Your instructions
Your answer must be an exact copy of the listing that follows, with all pictures omitted.

Records shown

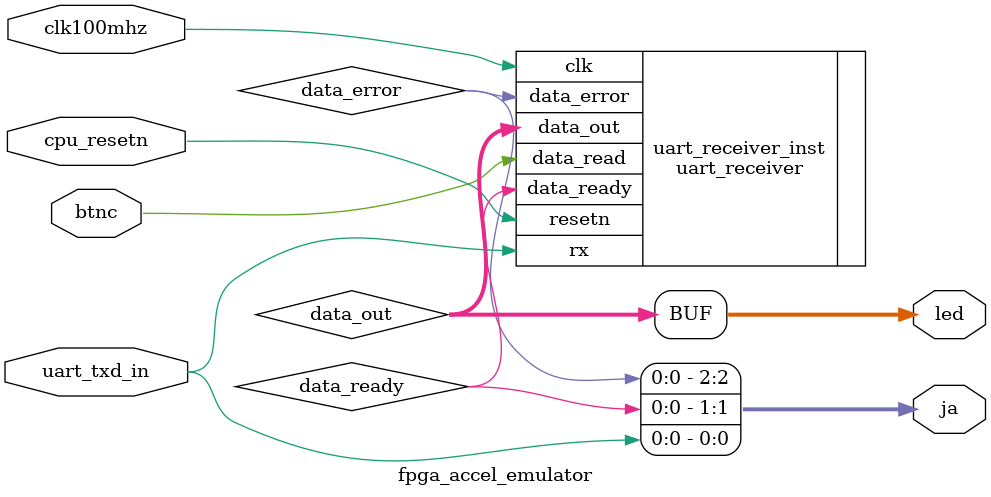
<source format=sv>
`timescale 1ns / 1ps
/**
 * FPGA Accelerator Emulator.
 *
 * This module is a work in progress which currently receives data through a UART interface and displays the received
 * data on LEDs. It uses a `uart_receiver` module to handle the UART communication.
 *
 * Inputs:
 *     clk100mhz (logic): 100 MHz input clock signal.
 *     cpu_resetn (logic): Active-low reset signal.
 *     uart_txd_in (logic): UART transmit data input.
 *     btnc (logic): A button used to indicate data has been read.
 *
 * Outputs:
 *     ja (logic [2:0]): Output signal indicating data state.
 *     led (logic [7:0]): Output LEDs displaying the received data.
 */
module fpga_accel_emulator (
    input logic clk100mhz,
    input logic cpu_resetn,
    input logic uart_txd_in,
    input logic btnc,
    output logic [2:0] ja,
    output logic [7:0] led
);
    // Internal Signals
    logic [7:0] data_out;
    logic data_ready;
    logic data_error;
    logic debug_baud_pulse_out;

    // Instantiate the uart_receiver module
    uart_receiver #(
        .ClkFreq (100_000_000),
        .BaudRate(9600)
    ) uart_receiver_inst (
        .clk(clk100mhz),
        .resetn(cpu_resetn),
        .rx(uart_txd_in),
        .data_out(data_out),
        .data_ready(data_ready),
        .data_read(btnc),
        .data_error(data_error)
    );

    // Final Assignments
    assign ja  = {data_error, data_ready, uart_txd_in};
    assign led = data_out;
endmodule

</source>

Answer below
<source format=sv>
`timescale 1ns / 1ps
/**
 * FPGA Accelerator Emulator.
 *
 * This module is a work in progress which currently receives data through a UART interface and displays the received
 * data on LEDs. It uses a `uart_receiver` module to handle the UART communication.
 *
 * Inputs:
 *     clk100mhz (logic): 100 MHz input clock signal.
 *     cpu_resetn (logic): Active-low reset signal.
 *     uart_txd_in (logic): UART transmit data input.
 *     btnc (logic): A button used to indicate data has been read.
 *
 * Outputs:
 *     ja (logic [2:0]): Output signal indicating data state.
 *     led (logic [7:0]): Output LEDs displaying the received data.
 */
module fpga_accel_emulator (
    input logic clk100mhz,
    input logic cpu_resetn,
    input logic uart_txd_in,
    input logic btnc,
    output logic [2:0] ja,
    output logic [7:0] led
);
    // Internal Signals
    logic [7:0] data_out;
    logic data_ready;
    logic data_error;
    logic debug_baud_pulse_out;

    // Instantiate the uart_receiver module
    uart_receiver #(
        .ClkFreq (100_000_000),
        .BaudRate(9600)
    ) uart_receiver_inst (
        .clk(clk100mhz),
        .resetn(cpu_resetn),
        .rx(uart_txd_in),
        .data_out(data_out),
        .data_ready(data_ready),
        .data_read(btnc),
        .data_error(data_error)
    );

    // Final Assignments
    assign ja  = {data_error, data_ready, uart_txd_in};
    assign led = data_out;
endmodule

</source>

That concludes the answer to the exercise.